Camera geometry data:

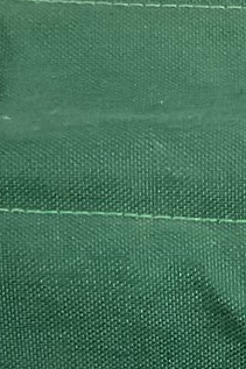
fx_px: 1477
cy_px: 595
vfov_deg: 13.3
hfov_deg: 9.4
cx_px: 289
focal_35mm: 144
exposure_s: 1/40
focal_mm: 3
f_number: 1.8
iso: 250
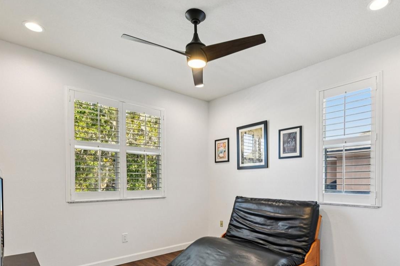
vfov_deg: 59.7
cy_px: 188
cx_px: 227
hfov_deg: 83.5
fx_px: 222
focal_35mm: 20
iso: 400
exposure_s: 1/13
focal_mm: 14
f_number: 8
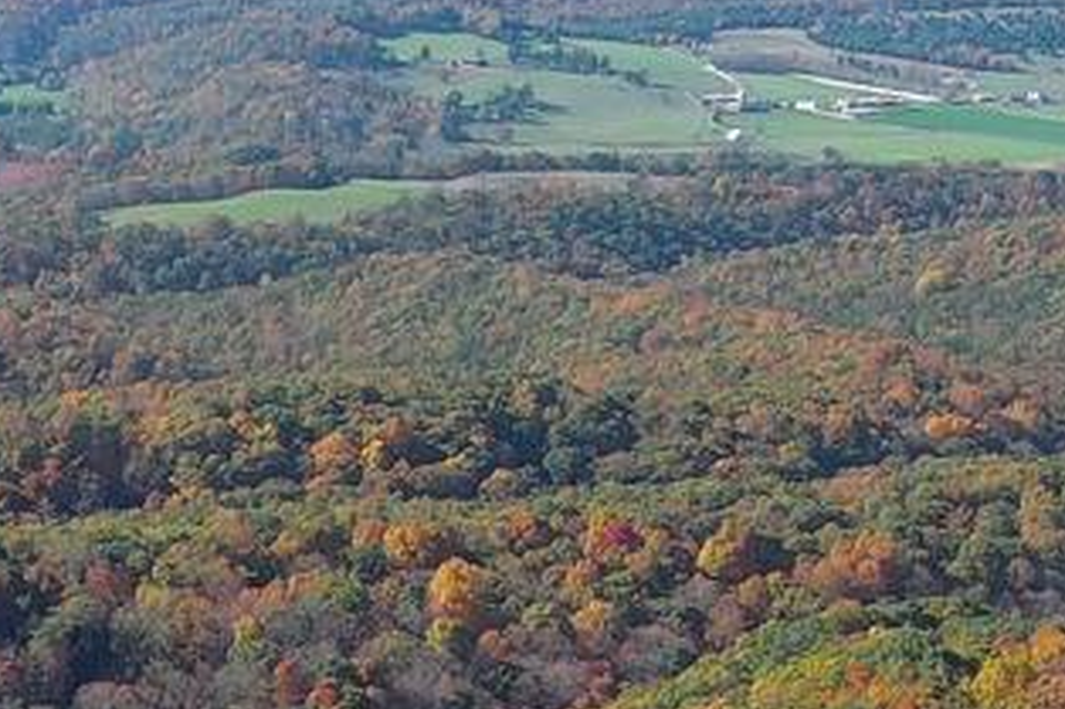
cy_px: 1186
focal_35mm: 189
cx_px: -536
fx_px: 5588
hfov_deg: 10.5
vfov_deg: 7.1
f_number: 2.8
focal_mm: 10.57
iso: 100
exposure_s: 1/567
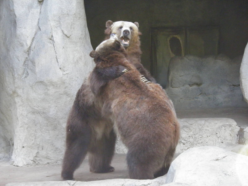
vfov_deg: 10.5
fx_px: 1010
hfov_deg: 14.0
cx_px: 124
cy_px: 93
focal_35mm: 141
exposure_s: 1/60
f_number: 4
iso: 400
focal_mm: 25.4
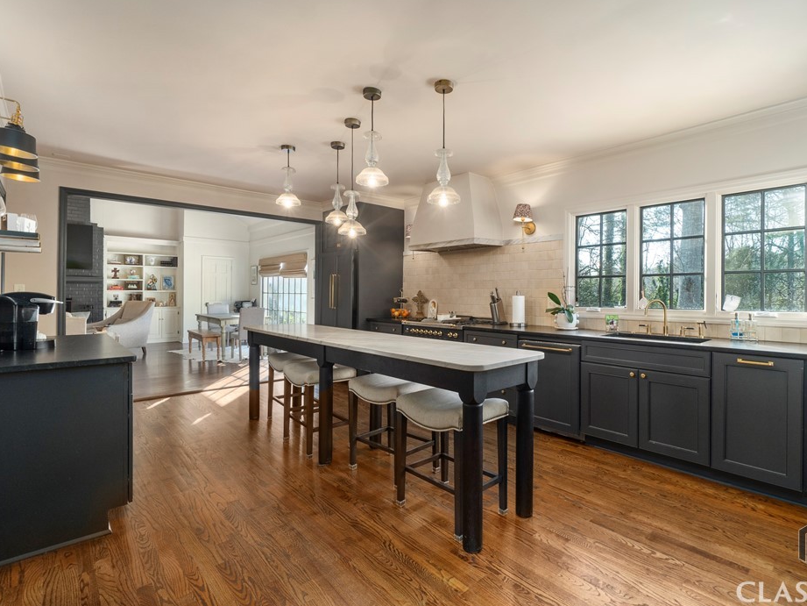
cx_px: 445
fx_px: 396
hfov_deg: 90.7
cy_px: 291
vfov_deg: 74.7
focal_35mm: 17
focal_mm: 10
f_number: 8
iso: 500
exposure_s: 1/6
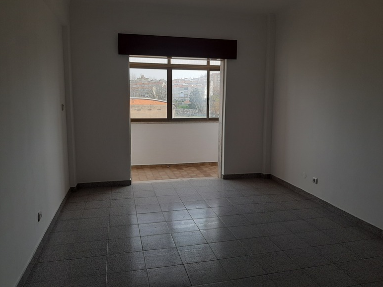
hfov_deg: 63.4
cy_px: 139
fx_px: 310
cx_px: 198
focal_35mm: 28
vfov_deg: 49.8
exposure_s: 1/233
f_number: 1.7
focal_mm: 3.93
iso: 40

---

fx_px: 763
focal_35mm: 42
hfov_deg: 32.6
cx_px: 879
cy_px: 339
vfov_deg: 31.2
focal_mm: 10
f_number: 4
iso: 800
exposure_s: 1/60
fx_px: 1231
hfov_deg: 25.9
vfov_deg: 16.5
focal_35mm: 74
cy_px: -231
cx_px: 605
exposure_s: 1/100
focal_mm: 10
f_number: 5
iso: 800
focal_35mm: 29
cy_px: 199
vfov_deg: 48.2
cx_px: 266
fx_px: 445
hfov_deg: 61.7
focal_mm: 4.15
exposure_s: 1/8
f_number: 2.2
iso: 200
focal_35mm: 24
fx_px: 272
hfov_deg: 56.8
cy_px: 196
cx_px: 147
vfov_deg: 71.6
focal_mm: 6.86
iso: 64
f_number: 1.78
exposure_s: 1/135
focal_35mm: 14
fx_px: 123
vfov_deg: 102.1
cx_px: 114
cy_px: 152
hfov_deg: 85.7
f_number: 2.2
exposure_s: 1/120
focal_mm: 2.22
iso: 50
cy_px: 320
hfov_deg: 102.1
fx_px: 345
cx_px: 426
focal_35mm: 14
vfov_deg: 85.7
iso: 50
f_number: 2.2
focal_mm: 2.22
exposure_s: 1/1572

What the exercise asks
Whatever pictures the records hold, omit them; give again exactly the lines from the one containing "fx_px: 1477" through the one containing "vfov_deg: 74.7".

Written reply
fx_px: 1477
cy_px: 595
vfov_deg: 13.3
hfov_deg: 9.4
cx_px: 289
focal_35mm: 144
exposure_s: 1/40
focal_mm: 3
f_number: 1.8
iso: 250
vfov_deg: 59.7
cy_px: 188
cx_px: 227
hfov_deg: 83.5
fx_px: 222
focal_35mm: 20
iso: 400
exposure_s: 1/13
focal_mm: 14
f_number: 8
cy_px: 1186
focal_35mm: 189
cx_px: -536
fx_px: 5588
hfov_deg: 10.5
vfov_deg: 7.1
f_number: 2.8
focal_mm: 10.57
iso: 100
exposure_s: 1/567
vfov_deg: 10.5
fx_px: 1010
hfov_deg: 14.0
cx_px: 124
cy_px: 93
focal_35mm: 141
exposure_s: 1/60
f_number: 4
iso: 400
focal_mm: 25.4
cx_px: 445
fx_px: 396
hfov_deg: 90.7
cy_px: 291
vfov_deg: 74.7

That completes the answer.